211 Bear Street # 213, Banff, Alberta, Canada
Best known by locals for its stunning views of the Canadian Rockies (nab a seat by the giant windows to make other diners jealous!), the Bison’s best-kept secret is its addictive dinner and Sunday brunch menus. Chefs Liz and Kirk are geniuses at creating special dishes that show off the region’s bounty, like bison carpaccio, venison striploin with maple parsnip purée, and a bison breakfast sandwich with bison sausage, fried egg, and foie gras butter. Ask the servers for help pairing the perfect regional beer or national wine with your order—they know their stuff.
Jasper, AB T0E 1E0, Canada
An overnight stay at Tonquin Valley Adventures’ lodge is perhaps the best way to experience the wilderness of the Canadian Rockies. (It’s a well-earned one, too: The lodge lies almost 20 kilometers, or about 12 miles, from the nearest road!) To get there, hike the Tonquin Valley backcountry from Edith Cavell Road to the path alongside Astoria River before reaching the Ramparts Mountains. The setting is surreal, as the lodge has a series of cabins with unforgettable views.

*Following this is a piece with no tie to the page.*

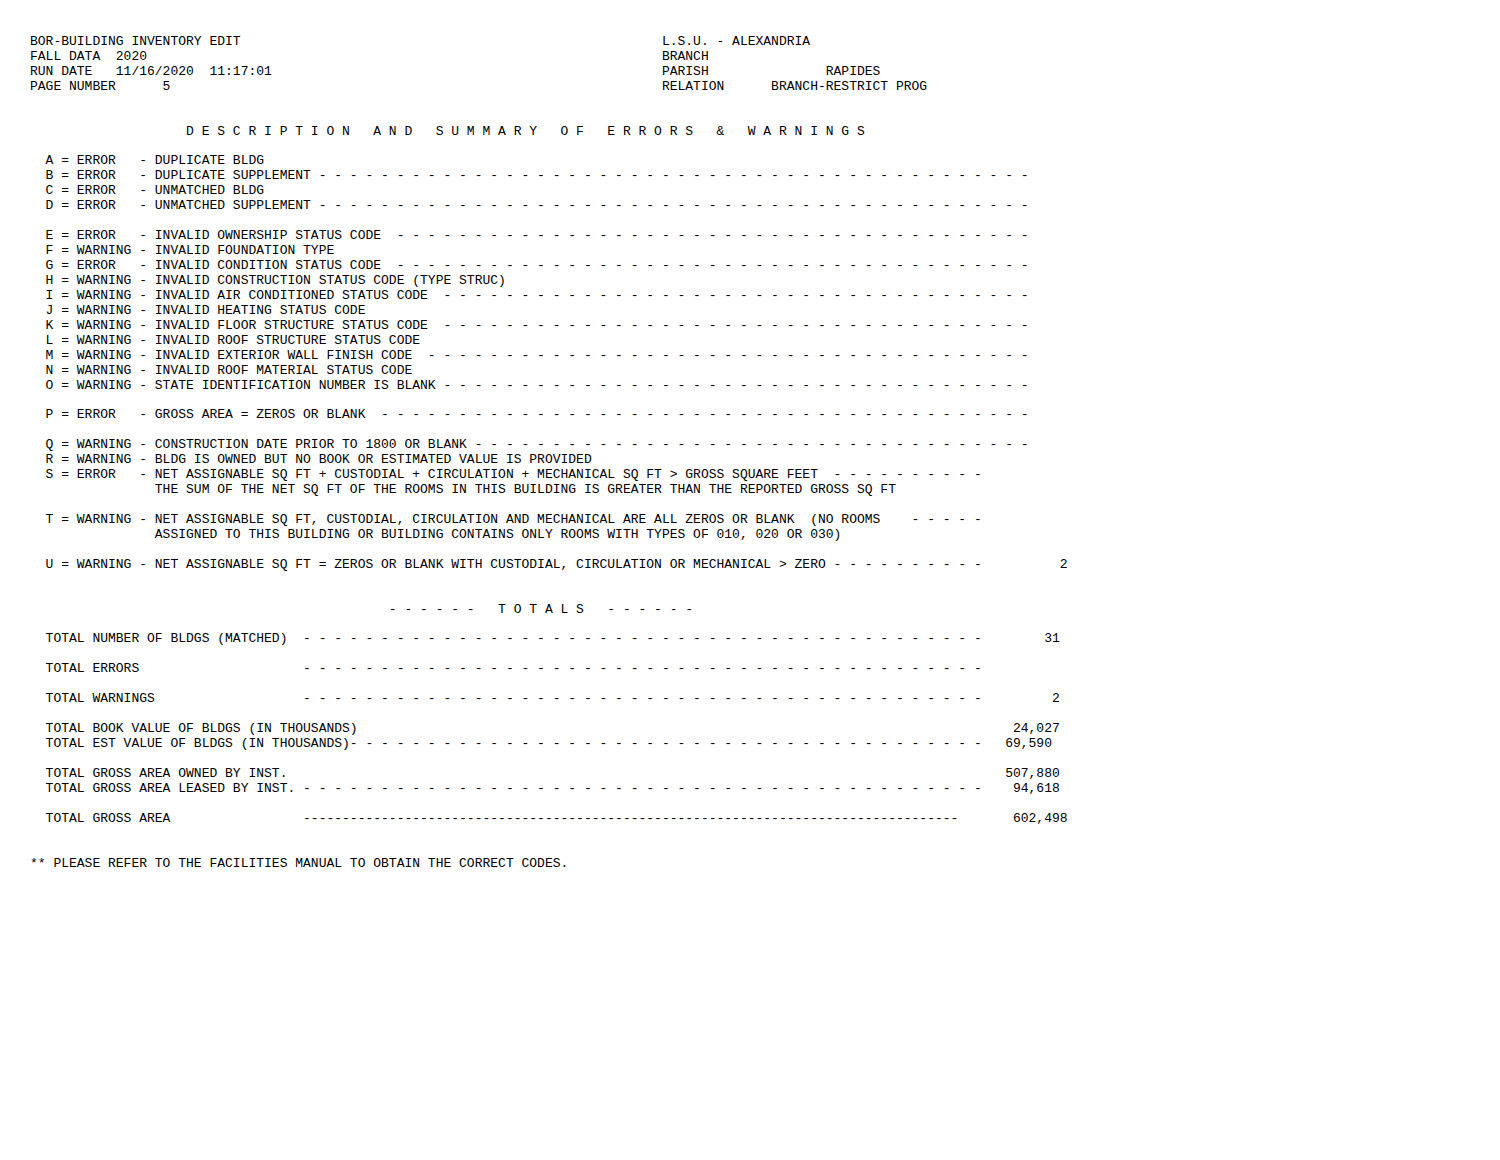BOR-BUILDING INVENTORY EDIT L.S.U. - ALEXANDRIA FALL DATA 2020 BRANCH RUN DATE 11/16/2020 11:17:01 PARISH RAPIDES PAGE NUMBER 5 RELATION BRANCH-RESTRICT PROG D E S C R I P T I O N A N D S U M M A R Y O F E R R O R S & W A R N I N G S A = ERROR - DUPLICATE BLDG B = ERROR - DUPLICATE SUPPLEMENT - - - - - - - - - - - - - - - - - - - - - - - - - - - - - - - - - - - - - - - - - - - - - - C = ERROR - UNMATCHED BLDG D = ERROR - UNMATCHED SUPPLEMENT - - - - - - - - - - - - - - - - - - - - - - - - - - - - - - - - - - - - - - - - - - - - - - E = ERROR - INVALID OWNERSHIP STATUS CODE - - - - - - - - - - - - - - - - - - - - - - - - - - - - - - - - - - - - - - - - - F = WARNING - INVALID FOUNDATION TYPE G = ERROR - INVALID CONDITION STATUS CODE - - - - - - - - - - - - - - - - - - - - - - - - - - - - - - - - - - - - - - - - - H = WARNING - INVALID CONSTRUCTION STATUS CODE (TYPE STRUC) I = WARNING - INVALID AIR CONDITIONED STATUS CODE - - - - - - - - - - - - - - - - - - - - - - - - - - - - - - - - - - - - - - J = WARNING - INVALID HEATING STATUS CODE K = WARNING - INVALID FLOOR STRUCTURE STATUS CODE - - - - - - - - - - - - - - - - - - - - - - - - - - - - - - - - - - - - - - L = WARNING - INVALID ROOF STRUCTURE STATUS CODE M = WARNING - INVALID EXTERIOR WALL FINISH CODE - - - - - - - - - - - - - - - - - - - - - - - - - - - - - - - - - - - - - - - N = WARNING - INVALID ROOF MATERIAL STATUS CODE O = WARNING - STATE IDENTIFICATION NUMBER IS BLANK - - - - - - - - - - - - - - - - - - - - - - - - - - - - - - - - - - - - - - P = ERROR - GROSS AREA = ZEROS OR BLANK - - - - - - - - - - - - - - - - - - - - - - - - - - - - - - - - - - - - - - - - - - Q = WARNING - CONSTRUCTION DATE PRIOR TO 1800 OR BLANK - - - - - - - - - - - - - - - - - - - - - - - - - - - - - - - - - - - - R = WARNING - BLDG IS OWNED BUT NO BOOK OR ESTIMATED VALUE IS PROVIDED S = ERROR - NET ASSIGNABLE SQ FT + CUSTODIAL + CIRCULATION + MECHANICAL SQ FT > GROSS SQUARE FEET - - - - - - - - - - THE SUM OF THE NET SQ FT OF THE ROOMS IN THIS BUILDING IS GREATER THAN THE REPORTED GROSS SQ FT T = WARNING - NET ASSIGNABLE SQ FT, CUSTODIAL, CIRCULATION AND MECHANICAL ARE ALL ZEROS OR BLANK (NO ROOMS - - - - - ASSIGNED TO THIS BUILDING OR BUILDING CONTAINS ONLY ROOMS WITH TYPES OF 010, 020 OR 030) U = WARNING - NET ASSIGNABLE SQ FT = ZEROS OR BLANK WITH CUSTODIAL, CIRCULATION OR MECHANICAL > ZERO - - - - - - - - - - 2 - - - - - - T O T A L S - - - - - - TOTAL NUMBER OF BLDGS (MATCHED) - - - - - - - - - - - - - - - - - - - - - - - - - - - - - - - - - - - - - - - - - - - - 31 TOTAL ERRORS - - - - - - - - - - - - - - - - - - - - - - - - - - - - - - - - - - - - - - - - - - - - TOTAL WARNINGS - - - - - - - - - - - - - - - - - - - - - - - - - - - - - - - - - - - - - - - - - - - - 2 TOTAL BOOK VALUE OF BLDGS (IN THOUSANDS) 24,027 TOTAL EST VALUE OF BLDGS (IN THOUSANDS)- - - - - - - - - - - - - - - - - - - - - - - - - - - - - - - - - - - - - - - - - 69,590 TOTAL GROSS AREA OWNED BY INST. 507,880 TOTAL GROSS AREA LEASED BY INST. - - - - - - - - - - - - - - - - - - - - - - - - - - - - - - - - - - - - - - - - - - - - 94,618 TOTAL GROSS AREA ------------------------------------------------------------------------------------ 602,498 ** PLEASE REFER TO THE FACILITIES MANUAL TO OBTAIN THE CORRECT CODES.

A short walk leads guests to the edge of Amethyst Lake, where canoes, kayaks, and rowboats await to take you on your next adventure.
624 Connaught Dr, Jasper, AB T0E 1E0, Canada
Opened in 2005, the Jasper Brewing Company was the first brewpub within a Canadian national park. It is now a local’s staple hangout. Seven different beers—like the Rockhopper IPA and Honey Bear Ale—are brewed on location, so make sure to order a brewery tour along with a fresh pint. The food menu is pub fare with a special flare to help bring out the flavors of the beer. The brewpub, open daily from 11:30am to 1:00am, is child-friendly, too, as the venue is divided into two, with both a restaurant and pub. Beer from $5.50. Contact 1-780-852-4111.
AB-93, Alberta, Canada
The Icefield Parkway isn’t just a highway linking Lake Louise and Jasper, Alberta. It’s a 230-km road trip through the Canadian Rockies, past a series of emerald-green alpine lakes fed by nearby glaciers. The entire route connects Jasper and Banff national parks and traverses the Canadian Rocky Mountain Parks UNESCO World Heritage site. Heading south from Jasper, the first must-see landmark is Athabasca Falls. After that, the sights come one after the other, like the Endless Chain, Sunwapta Falls, the Athabasca Glacier, Waterfowl Lake, and Bow Summit. That’s just the tip of the Icefield, though, as there are hundreds of breathtaking sights. The drive can take as little as three hours; however, it can also last for days. Throughout the summer there are a number of resorts along the route, along with a half-dozen campgrounds. The road is open throughout the winter, but there are no open services.
108 Banff Avenue, Banff, Alberta, Canada
Cruising down Banff Avenue, you eventually stop looking in shop windows as the strip’s souvenir stores all begin to blur together. At the far end of town, however, is a locally owned womens-wear boutique that is worth a visit. Cabin 108 carries trendy, reasonably priced clothing, shoes, and accessories, many of which are Canadian-designed. If you are on the hunt for a unique souvenir, check out the jewelry selection here: Pieces are often mountain-inspired or animal-themed, and you won’t find anything similar anywhere else in town.